Lundi 17 juillet, Domaine national de Saint-Cloud. Après avoir grimpé les routes escarpées de ce belvédère surplomban­t la Seine et laissant au loin les rues de la capitale, s’ouvre le très « sélect » Parc de la Faisanderi­e. Ici bat le coeur historique du Stade français, l’un des clubs privés les plus chics de France. Un véritable havre de paix, à quelques encablures de Jean-Bouin. C’est devenu une habitude, depuis plusieurs années la section rugby prend ses quartiers dans cet îlot de fraîcheur. « C’est juste incroyable, sourit Greg Cooper.

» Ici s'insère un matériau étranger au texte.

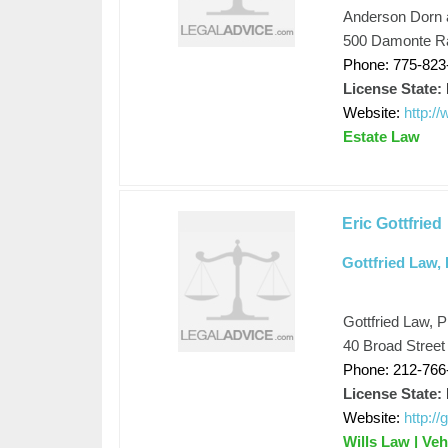
Anderson Dorn 
500 Damonte Ra
Phone: 775-823
License State:
Website:
http:/
Estate Law
Eric Gottfried
Gottfried Law,
Gottfried Law, 
40 Broad Street
Phone: 212-766
License State:
Website:
http:/
Wills Law | Veh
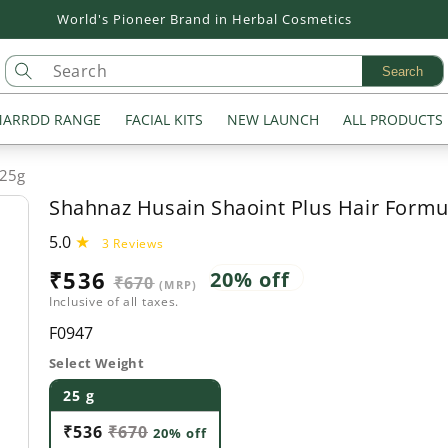
Flat 20% off on all Products
Search
ARRDD RANGE
FACIAL KITS
NEW LAUNCH
ALL PRODUCTS
 25g
Shahnaz Husain Shaoint Plus Hair Formu
5.0
3
3 Reviews
total
Sale
₹536
Regular
20% off
₹670
reviews
(MRP)
Inclusive of all taxes.
price
price
SKU:
F0947
Select Weight
25 g
₹536
₹670
20% off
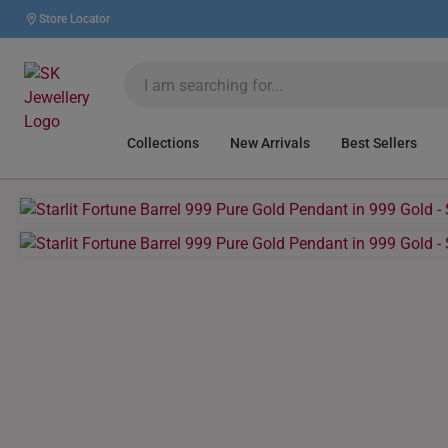
Store Locator
Collections
New Arrivals
Best Sellers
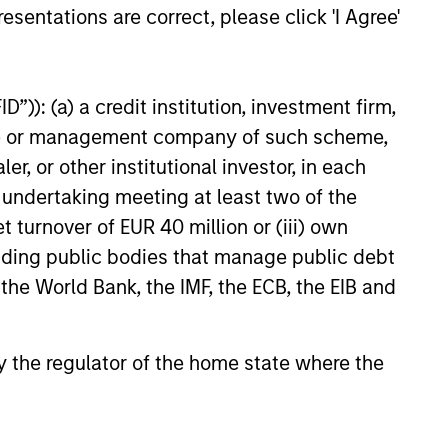
esentations are correct, please click 'I Agree'
25
”)): (a) a credit institution, investment firm,
heme or management company of such scheme,
or other institutional investor, in each
e undertaking meeting at least two of the
t turnover of EUR 40 million or (iii) own
onstitute and should not be construed as an
ction in which such offer or solicitation,
cluding public bodies that manage public debt
 the World Bank, the IMF, the ECB, the EIB and
nsiderations.
 by the regulator of the home state where the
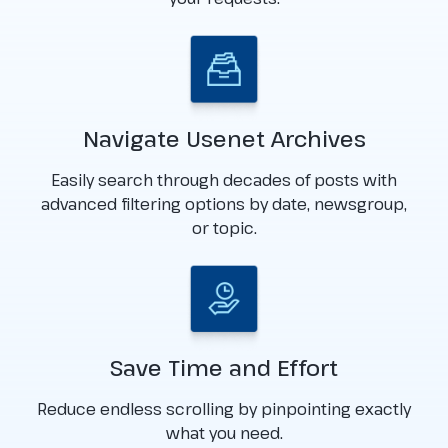
Navigate Usenet Archives
Easily search through decades of posts with
advanced filtering options by date, newsgroup,
or topic.
Save Time and Effort
Reduce endless scrolling by pinpointing exactly
what you need.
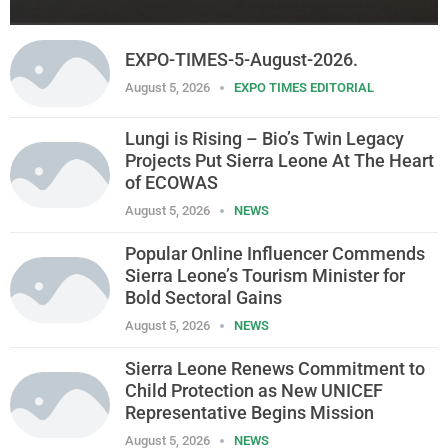
EXPO-TIMES-5-August-2026.
August 5, 2026
EXPO TIMES EDITORIAL
Lungi is Rising – Bio’s Twin Legacy
Projects Put Sierra Leone At The Heart
of ECOWAS
August 5, 2026
NEWS
Popular Online Influencer Commends
Sierra Leone’s Tourism Minister for
Bold Sectoral Gains
August 5, 2026
NEWS
Sierra Leone Renews Commitment to
Child Protection as New UNICEF
Representative Begins Mission
August 5, 2026
NEWS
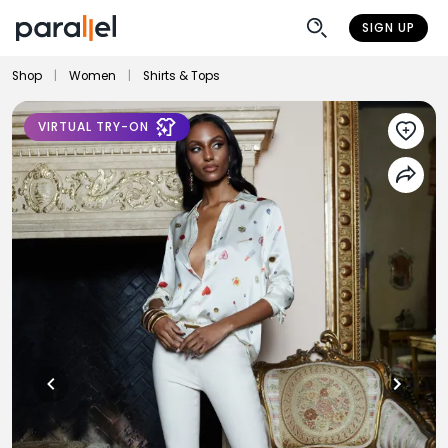
SIGN UP
Shop
|
Women
|
Shirts & Tops
VIRTUAL TRY-ON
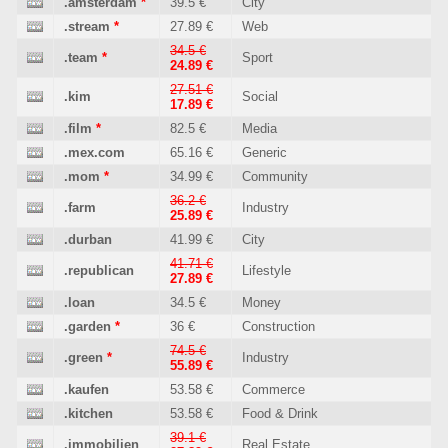
.amsterdam
*
39.5 €
City
.stream
*
27.89 €
Web
34.5 €
.team
*
Sport
24.89 €
27.51 €
.kim
Social
17.89 €
.film
*
82.5 €
Media
.mex.com
65.16 €
Generic
.mom
*
34.99 €
Community
36.2 €
.farm
Industry
25.89 €
.durban
41.99 €
City
41.71 €
.republican
Lifestyle
27.89 €
.loan
34.5 €
Money
.garden
*
36 €
Construction
74.5 €
.green
*
Industry
55.89 €
.kaufen
53.58 €
Commerce
.kitchen
53.58 €
Food & Drink
39.1 €
.immobilien
Real Estate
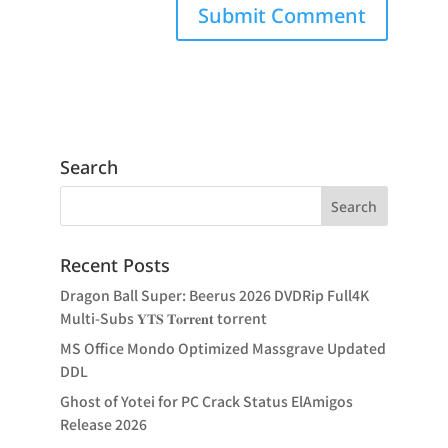
Search
Recent Posts
Dragon Ball Super: Beerus 2026 DVDRip Full4K
Multi-Subs 𝐘𝐓𝐒 𝐓𝐨𝐫𝐫𝐞𝐧𝐭 torrent
MS Office Mondo Optimized Massgrave Updated
DDL
Ghost of Yotei for PC Crack Status ElAmigos
Release 2026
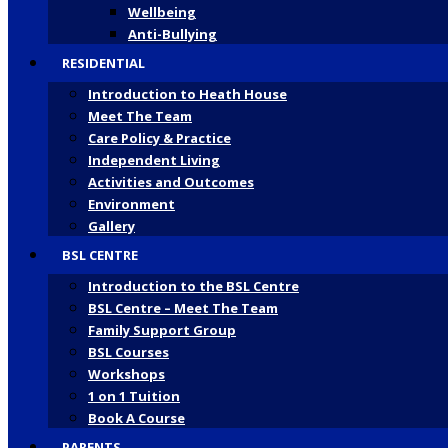
Wellbeing
Anti-Bullying
RESIDENTIAL
Introduction to Heath House
Meet The Team
Care Policy & Practice
Independent Living
Activities and Outcomes
Environment
Gallery
BSL CENTRE
Introduction to the BSL Centre
BSL Centre – Meet The Team
Family Support Group
BSL Courses
Workshops
1 on 1 Tuition
Book A Course
PARENTS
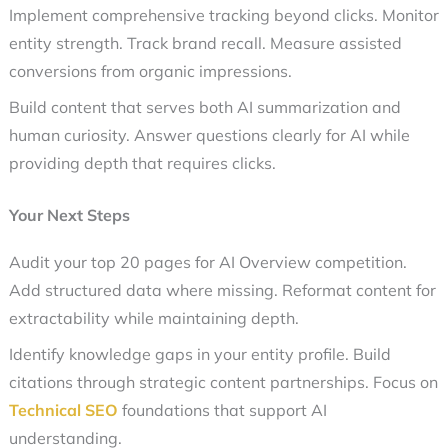
Implement comprehensive tracking beyond clicks. Monitor
entity strength. Track brand recall. Measure assisted
conversions from organic impressions.
Build content that serves both AI summarization and
human curiosity. Answer questions clearly for AI while
providing depth that requires clicks.
Your Next Steps
Audit your top 20 pages for AI Overview competition.
Add structured data where missing. Reformat content for
extractability while maintaining depth.
Identify knowledge gaps in your entity profile. Build
citations through strategic content partnerships. Focus on
Technical SEO
foundations that support AI
understanding.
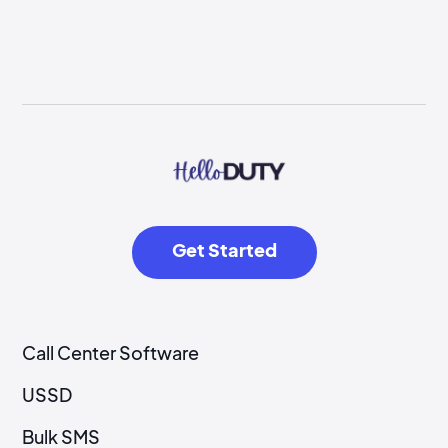
Get Started
Call Center Software
USSD
Bulk SMS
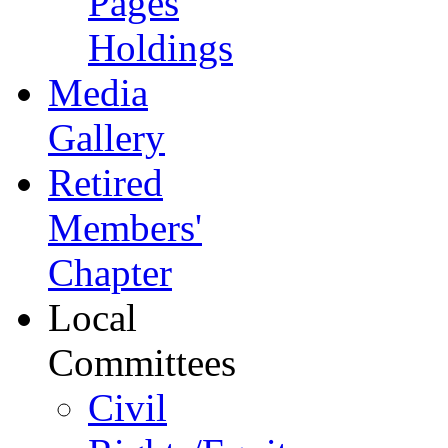
Pages
Holdings
Media
Gallery
Retired
Members'
Chapter
Local
Committees
Civil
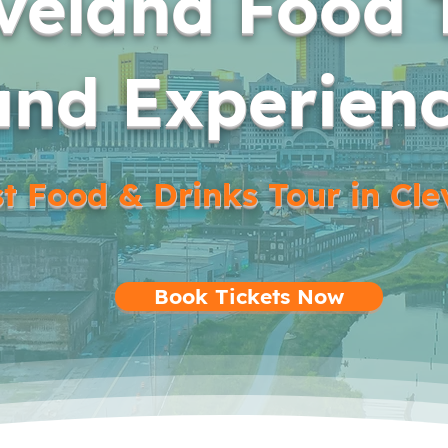
veland Food 
and Experien
t Food & Drinks Tour in Cl
Book Tickets Now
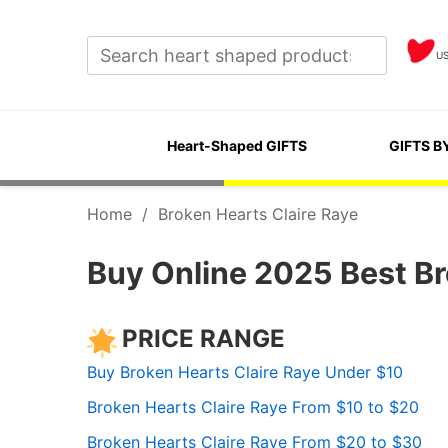
U
Heart-Shaped GIFTS
GIFTS B
Home
/
Broken Hearts Claire Raye
Buy Online 2025 Best Br
PRICE RANGE
Buy Broken Hearts Claire Raye Under $10
Broken Hearts Claire Raye From $10 to $20
Broken Hearts Claire Raye From $20 to $30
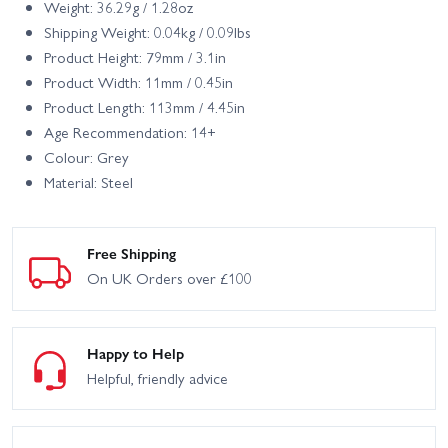
Weight: 36.29g / 1.28oz
Shipping Weight: 0.04kg / 0.09lbs
Product Height: 79mm / 3.1in
Product Width: 11mm / 0.45in
Product Length: 113mm / 4.45in
Age Recommendation: 14+
Colour: Grey
Material: Steel
Free Shipping
On UK Orders over £100
Happy to Help
Helpful, friendly advice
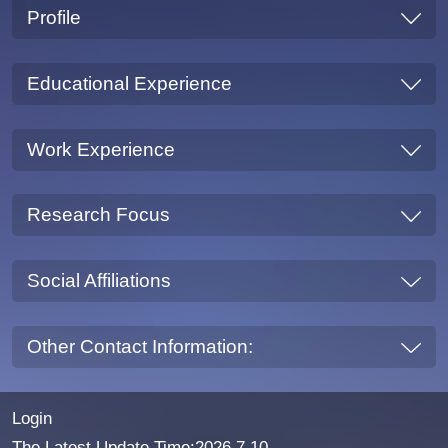
Profile
Educational Experience
Work Experience
Research Focus
Social Affiliations
Other Contact Information:
Login
The Latest Update Time:
2026
.
7
.
10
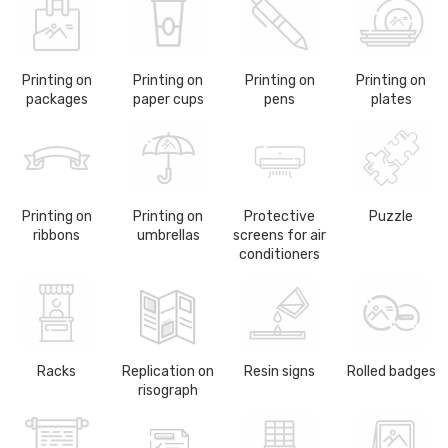
Printing on
Printing on
Printing on
Printing on
packages
paper cups
pens
plates
Printing on
Printing on
Protective
Puzzle
ribbons
umbrellas
screens for air
conditioners
Racks
Replication on
Resin signs
Rolled badges
risograph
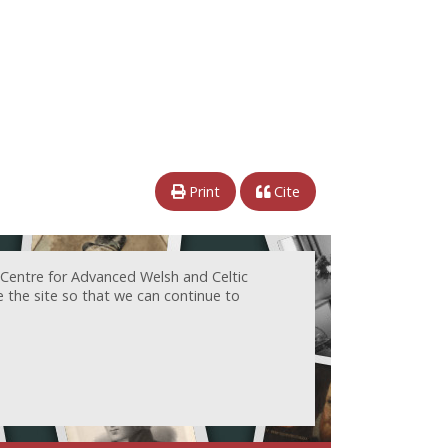
Print
Cite
 Centre for Advanced Welsh and Celtic
e the site so that we can continue to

C’est encore plus beau que certains paysages de Nouvelle-Zélande. » Le kiwi ne découvre pas les lieux mais s’émerveille chaque matin des splendeurs qui s’offrent à lui.

Il est à peine huit heures et demie, son téléphone vissé à l’oreille, le successeur de Gonzalo Quesada avale rapidement un café. À la table voisine, l’assiette de Terry Bouhraoua est presque cachée par celle de Lorenzo Cittadini, le nouveau pilier venu de l’Aviron bayonnais. Chaque journée commence ainsi par un petit-déjeuner pris en commun par l’ensemble des joueurs parisiens dans cette chaumière, agrandie par une immense verrière, ancien pavillon de chasse de Marie-Antoinette. Les premiers arrivés filent en direction du terrain d’entraîneme­nt et du bâtiment jouxtant la pelouse, où est installée la salle de vie. À l’intérieur, les kinés strappent les premières chevilles, massent les dernières douleurs. Au fond, Julien Dupuy et Olivier Azam, les deux nouveaux entraîneur­s, ont le regard fixé sur un ordinateur et règlent les ajustement­s de la séance vidéo à venir. En attendant, Terry Bouhraoua et Clément Daguin, deux des demis de mêlée, enchaînent les passes. Laurent Sempéré, encore en convalesce­nce, travaille les lancers en touche avec Laurent Panis. « Il fait déjà chaud », lâche, transpiran­t, le second. Il n’est pas encore neuf heures et demie et tous les joueurs ont pris place face à l’écran géant installé temporaire­ment. Greg Cooper est le nouveau boss du secteur sportif, c’est lui qui ouvre la séance. Il ne manque pas de présenter son visiteur du jour, de saluer le retour à l’entraîneme­nt des « Baa-baas » : Flanquart et Bonfils. Mais très vite, il laisse sa place à Olivier Azam et Julien Dupuy. « Si je les ai choisis, c’est pour leur expertise du rugby, dit Cooper. Je leur fais confiance. Plus ils seront libres, plus ils prendront les bonnes décisions. » Les deux adjoints mènent la séance vidéo. Il est déjà question de Lyon, adversaire de la première journée, de sa défense et des espaces à exploiter. Quinze minutes chrono. Pas une de plus, la méthode est rôdée. « J’ai appris une chose en Super Rugby : les joueurs n’ont pas forcément une grande mémoire visuelle et ne retiennent pas grand-chose d’une séance vidéo trop longue, assure Cooper. Avec Olivier (Azam) et Julien (Dupuy), on essaie donc de développer un ou deux thèmes par séance. Pas plus. Les joueurs ont besoin de matérialis­er sur le terrain. La mémoire visuelle est bien meilleure dès lors qu’elle est mise en applicatio­n avec un ballon. »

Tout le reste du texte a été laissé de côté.